Objective: Carry on the review of Chasing Hillary below, beginning right after its final sentence.

Excerpt:
▽

Hit enter after type your search item
Home / Arts / Books / Chasing Hillary by Amy Choznick – Book review

Chasing Hillary by Amy Choznick – Book review

img

Chasing Hillary by Amy Choznick – The story behind how and why Hillary Clinton lost the divisive, volatile 2016 U.S. presidential election campaign to Donald Trump is quite a fascinating one, and it has already been the subject of two best selling books: one from the candidate’s point-of-view (What Happened) and from two of Hillary’s senior campaign workers (Shattered).

And now, there is another book that takes an inside look at Hillary Clinton’s 2016 campaign that was definitely hers to lose. However, this time it’s from the viewpoint from one of the girls on the bus … press bus, that is. And for New York Times reporter Amy Chozick’s book Chasing Hillary, it’s a story of how a veteran politician and former First Lady tried to break the political glass ceiling to become the first woman elected President of the United States, as told by a woman who spent most of her career breaking the glass ceiling of the male-dominated world of journalism in general, and political journalism in particular.

For starters, Chasing Hillary is an example of trench coat journalism and history-on-the-run reporting at its best that ranks up there with Timothy Crouse’s Boys on the Bus and Richard Ben Cramer’s What It Takes.

The book is a quasi-diary of Chozick’s on the road accounts of covering Clinton’s 2008 and 2016 presidential campaigns. From the trail of endless cookie cutter chain hotels, to criss-crossing the country by car and plane (until Clinton’s people splurged on a press bus during the latter part of the 2016 campaign), to the meals on the run (especially Panera Bread-style meal requests that were de rigeur every morning with the Clinton people), to the never ending campaign stops in every small town in America, to the snooty and at times uncooperative campaign staffers, to the stressful quest of getting scoops and meeting deadlines, Chozick gives the reader a gritty, unflinching – and at times thankless — look at what it’s like to cover a presidential campaign.

And the impression the reader gets when they finish Chasing Hillary was that Hillary Clinton was a two-time train wreck in a pants suit just waiting to happen. She comes off as a person whose intentions were genuine in theory, but became less genuine with every campaign appearance and whatever statement came out of her mouth (one vivid example of Hillary’s coterie of staffers trying to make her look genuine in the eyes of the media and potential voters was during a stop at the Iowa State Fair, when staffers scrambled to have her eat a corn dog so that she can be seen as a candidate of the people). And to make matters more difficult for Chozick and her job of covering Clinton, she and the candidate never really got along from the offset, thanks mainly to the pieces she wrote about Clinton in the New York Times that she thought were unflattering at the very least, especially a piece that was written late in the campaign that dealt with why she spent most of her time during this crucial period attending high profile fundraising events instead of being on the campaign trail.

△

Stored items:

▽

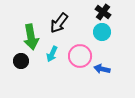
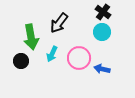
pink circle: moved 1 px left, 2 px down
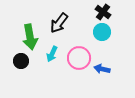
green arrow: moved 1 px left
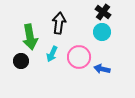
black arrow: rotated 150 degrees clockwise
pink circle: moved 1 px up
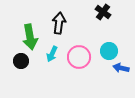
cyan circle: moved 7 px right, 19 px down
blue arrow: moved 19 px right, 1 px up
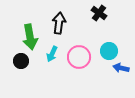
black cross: moved 4 px left, 1 px down
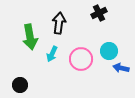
black cross: rotated 28 degrees clockwise
pink circle: moved 2 px right, 2 px down
black circle: moved 1 px left, 24 px down
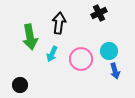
blue arrow: moved 6 px left, 3 px down; rotated 119 degrees counterclockwise
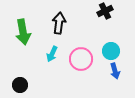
black cross: moved 6 px right, 2 px up
green arrow: moved 7 px left, 5 px up
cyan circle: moved 2 px right
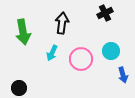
black cross: moved 2 px down
black arrow: moved 3 px right
cyan arrow: moved 1 px up
blue arrow: moved 8 px right, 4 px down
black circle: moved 1 px left, 3 px down
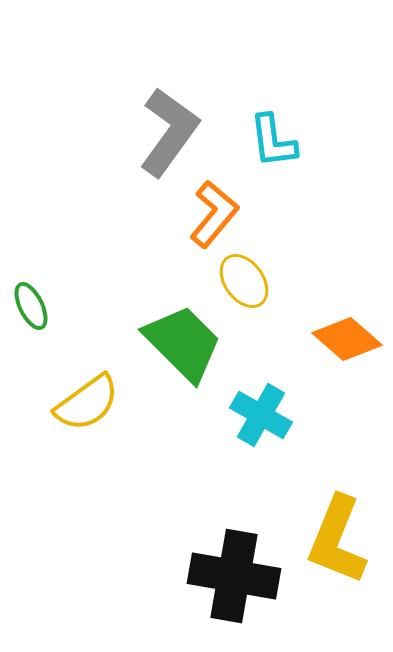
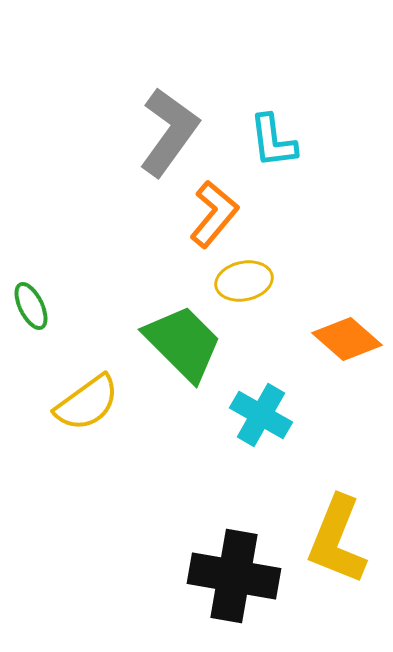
yellow ellipse: rotated 66 degrees counterclockwise
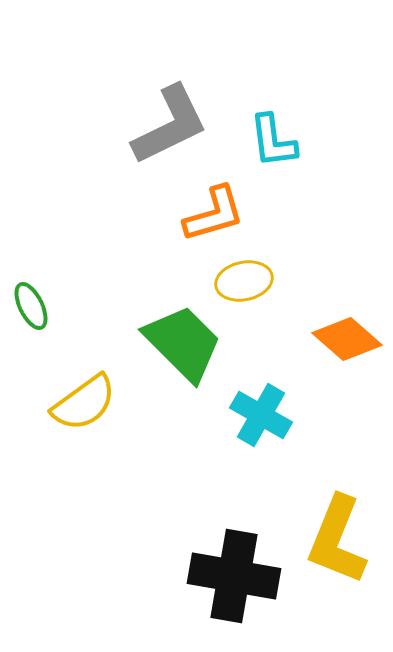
gray L-shape: moved 1 px right, 7 px up; rotated 28 degrees clockwise
orange L-shape: rotated 34 degrees clockwise
yellow semicircle: moved 3 px left
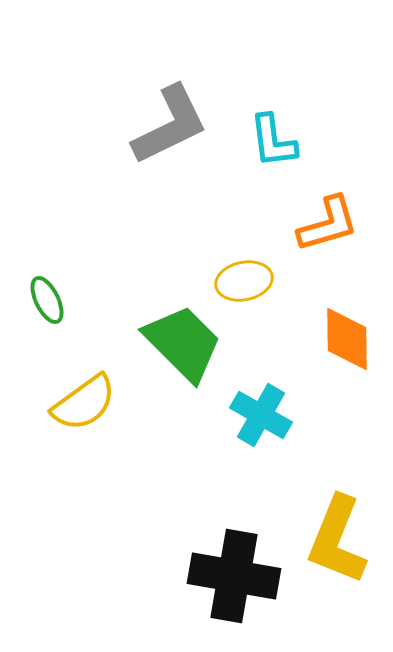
orange L-shape: moved 114 px right, 10 px down
green ellipse: moved 16 px right, 6 px up
orange diamond: rotated 48 degrees clockwise
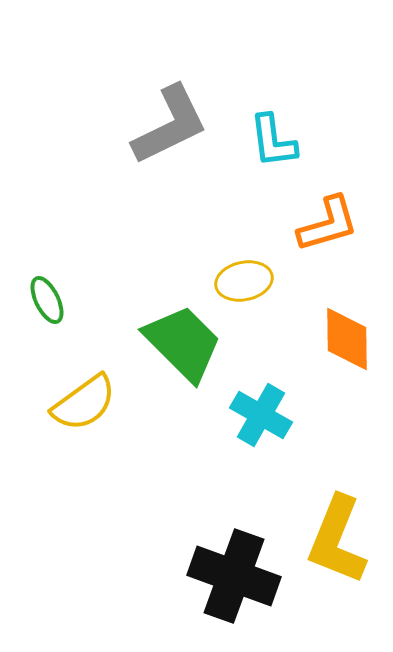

△

Written answer:
What I enjoyed about the book is Chozick’s caustic, take-no-prisoners narrative style, which almost echoes the old school type of political journalism that you might have read about 50 or 60 years ago. In fact, I could envision her churning out the text on a battered Underwood typewriter, wearing a 1930s-style trench coat and a battered fedora with a “press” card jammed into the hatband, and a half-smoked cigar clenched between her teeth. There is plenty of sarcastic humor as well, especially as she gives a lot of code names to her media colleagues and campaign flunkies she has encountered on the road, from “Hired Gun Guy”, to “The Guys”, to “Policy Guy”, to “Brown Loafers”, to “Original Guy”; even Hillary doesn’t escape this code name treatment from Chozick (she gets the most polite one: “FWP”, or “First Woman President”).

Chasing Hillary is a fascinating, absorbing, page turner of a trench coat memoir about the rigours a political journalist goes through to cover an election campaign, and the personal and professional toll it takes on both candidate and journalist alike. Amy Chozick endured all of these rigors and pressures on the road and in front of her laptop computer, as she valiantly covered what she and many other people thought would be a monumental achievement in American history. All she got was a lot of bylines, scoops, headaches and a glass ceiling that has remained intact, but with several cracks in it, waiting for the next potential FWP to break through it.  (Harper, $34.99)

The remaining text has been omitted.